- Recorded data -

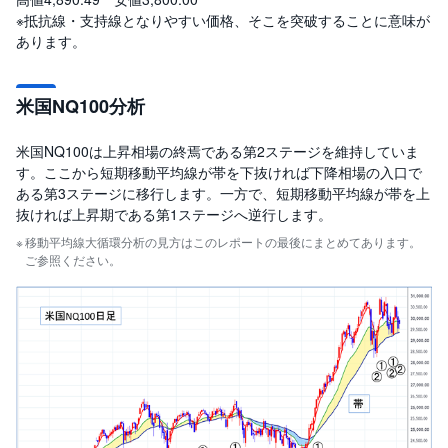
※抵抗線・支持線となりやすい価格、そこを突破することに意味が
あります。
米国NQ100分析
米国NQ100は上昇相場の終焉である第2ステージを維持していま
す。ここから短期移動平均線が帯を下抜ければ下降相場の入口で
ある第3ステージに移行します。一方で、短期移動平均線が帯を上
抜ければ上昇期である第1ステージへ逆行します。
移動平均線大循環分析の見方はこのレポートの最後にまとめてあります。
ご参照ください。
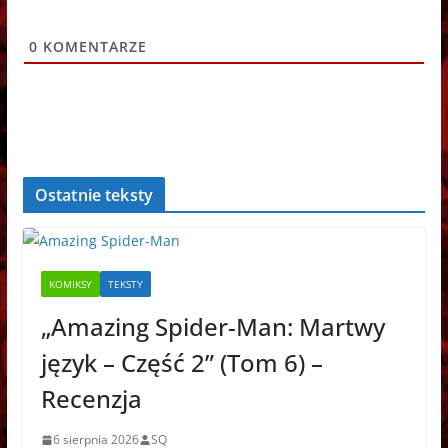
0
KOMENTARZE
Ostatnie teksty
KOMIKSY
TEKSTY
„Amazing Spider-Man: Martwy
język – Część 2” (Tom 6) –
Recenzja
6 sierpnia 2026
SQ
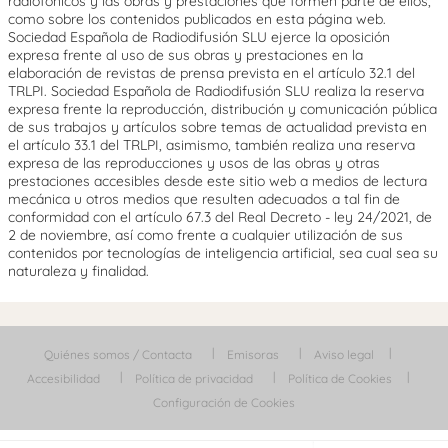
radiofónicos y las obras y prestaciones que formen parte de ellos,
como sobre los contenidos publicados en esta página web.
Sociedad Española de Radiodifusión SLU ejerce la oposición
expresa frente al uso de sus obras y prestaciones en la
elaboración de revistas de prensa prevista en el artículo 32.1 del
TRLPI. Sociedad Española de Radiodifusión SLU realiza la reserva
expresa frente la reproducción, distribución y comunicación pública
de sus trabajos y artículos sobre temas de actualidad prevista en
el artículo 33.1 del TRLPI, asimismo, también realiza una reserva
expresa de las reproducciones y usos de las obras y otras
prestaciones accesibles desde este sitio web a medios de lectura
mecánica u otros medios que resulten adecuados a tal fin de
conformidad con el artículo 67.3 del Real Decreto - ley 24/2021, de
2 de noviembre, así como frente a cualquier utilización de sus
contenidos por tecnologías de inteligencia artificial, sea cual sea su
naturaleza y finalidad.
Quiénes somos / Contacta
Emisoras
Aviso legal
Accesibilidad
Política de privacidad
Política de Cookies
Configuración de Cookies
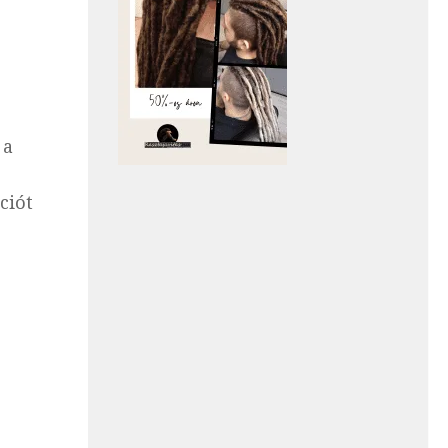
 a
ciót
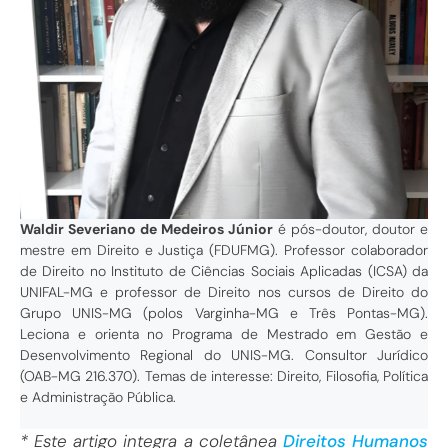
Waldir Severiano de Medeiros Júnior
é pós-doutor, doutor e
mestre em Direito e Justiça (FDUFMG). Professor colaborador
de Direito no Instituto de Ciências Sociais Aplicadas (ICSA) da
UNIFAL-MG e professor de Direito nos cursos de Direito do
Grupo UNIS-MG (polos Varginha-MG e Três Pontas-MG).
Leciona e orienta no Programa de Mestrado em Gestão e
Desenvolvimento Regional do UNIS-MG. Consultor Jurídico
(OAB-MG 216.370). Temas de interesse: Direito, Filosofia, Política
e Administração Pública.
* Este artigo integra a coletânea
Direitos Humanos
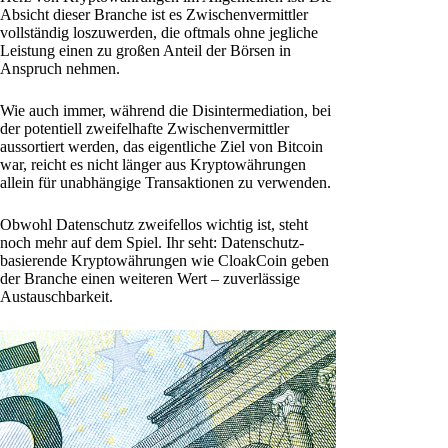
Absicht dieser Branche ist es Zwischenvermittler
vollständig loszuwerden, die oftmals ohne jegliche
Leistung einen zu großen Anteil der Börsen in
Anspruch nehmen.
Wie auch immer, während die Disintermediation, bei
der potentiell zweifelhafte Zwischenvermittler
aussortiert werden, das eigentliche Ziel von Bitcoin
war, reicht es nicht länger aus Kryptowährungen
allein für unabhängige Transaktionen zu verwenden.
Obwohl Datenschutz zweifellos wichtig ist, steht
noch mehr auf dem Spiel. Ihr seht: Datenschutz-
basierende Kryptowährungen wie CloakCoin geben
der Branche einen weiteren Wert – zuverlässige
Austauschbarkeit.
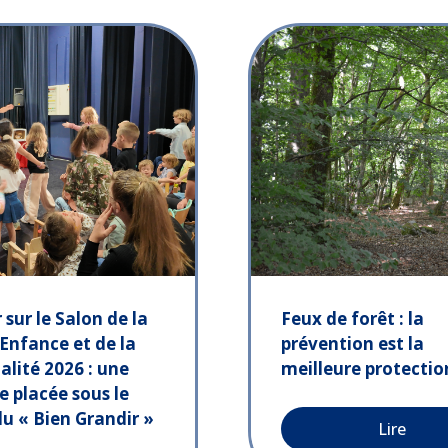
 sur le Salon de la
Feux de forêt : la
 Enfance et de la
prévention est la
alité 2026 : une
meilleure protectio
e placée sous le
du « Bien Grandir »
Lire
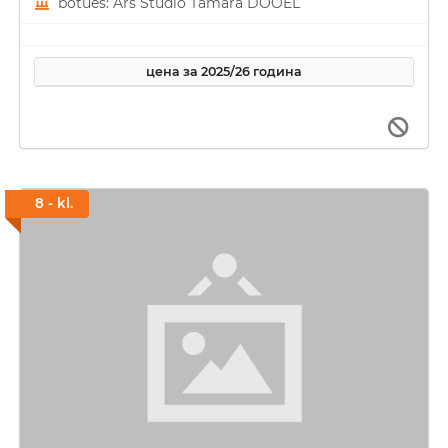
botues: Ars Studio Tamara DOOEL
цена за 2025/26 година
8 - kl.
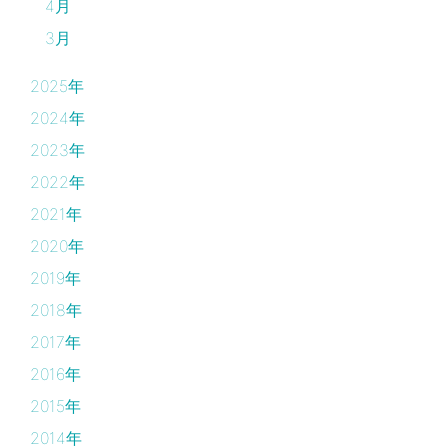
4月
3月
2025年
2024年
2023年
2022年
2021年
2020年
2019年
2018年
2017年
2016年
2015年
2014年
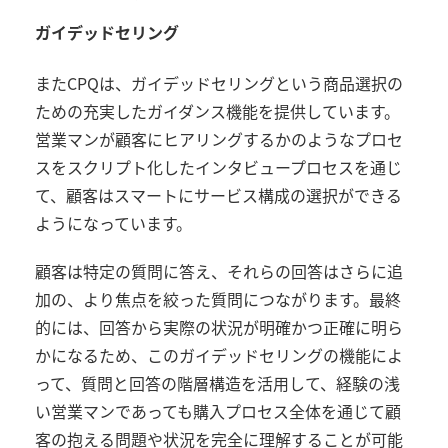
ガイデッドセリング
また
CPQ
は、ガイデッドセリングという商品選択の
ための充実したガイダンス機能を提供しています。
営業マンが顧客にヒアリングするかのようなプロセ
スをスクリプト化したインタビュープロセスを通じ
て、顧客はスマートにサービス構成の選択ができる
ようになっています。
顧客は特定の質問に答え、それらの回答はさらに追
加の、より焦点を絞った質問につながります。最終
的には、回答から実際の状況が明確かつ正確に明ら
かになるため、このガイデッドセリングの機能によ
って、質問と回答の階層構造を活用して、経験の浅
い営業マンであっても購入プロセス全体を通じて顧
客の抱える問題や状況を完全に理解することが可能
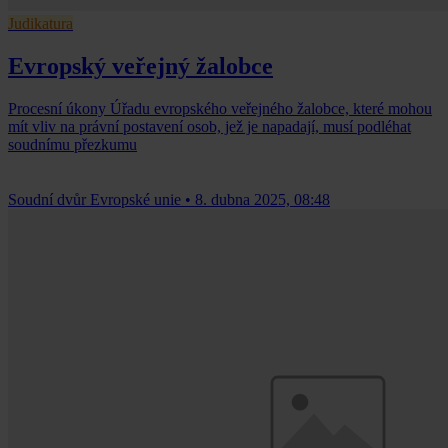
Judikatura
Evropský veřejný žalobce
Procesní úkony Úřadu evropského veřejného žalobce, které mohou
mít vliv na právní postavení osob, jež je napadají, musí podléhat
soudnímu přezkumu
Soudní dvůr Evropské unie
•
8. dubna 2025, 08:48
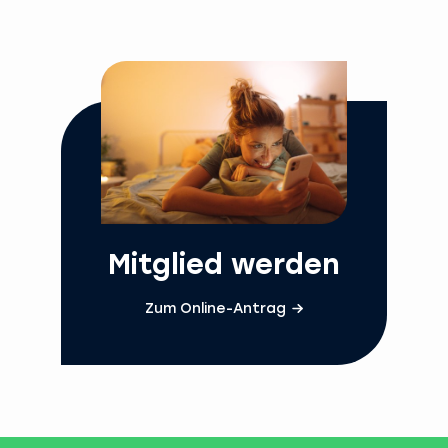
Mitglied werden
Zum Online-Antrag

- To do -
Using the records above, return verbatim only the part that opens with the line containing "Política de privacidad" and closes with the line containing "UNIFAL-MG e professor"; pictures stay out.

- Exercise solution -
Política de privacidad
Política de Cookies
Configuración de Cookies
 a
ciót
Waldir Severiano de Medeiros Júnior
é pós-doutor, doutor e
mestre em Direito e Justiça (FDUFMG). Professor colaborador
de Direito no Instituto de Ciências Sociais Aplicadas (ICSA) da
UNIFAL-MG e professor de Direito nos cursos de Direito do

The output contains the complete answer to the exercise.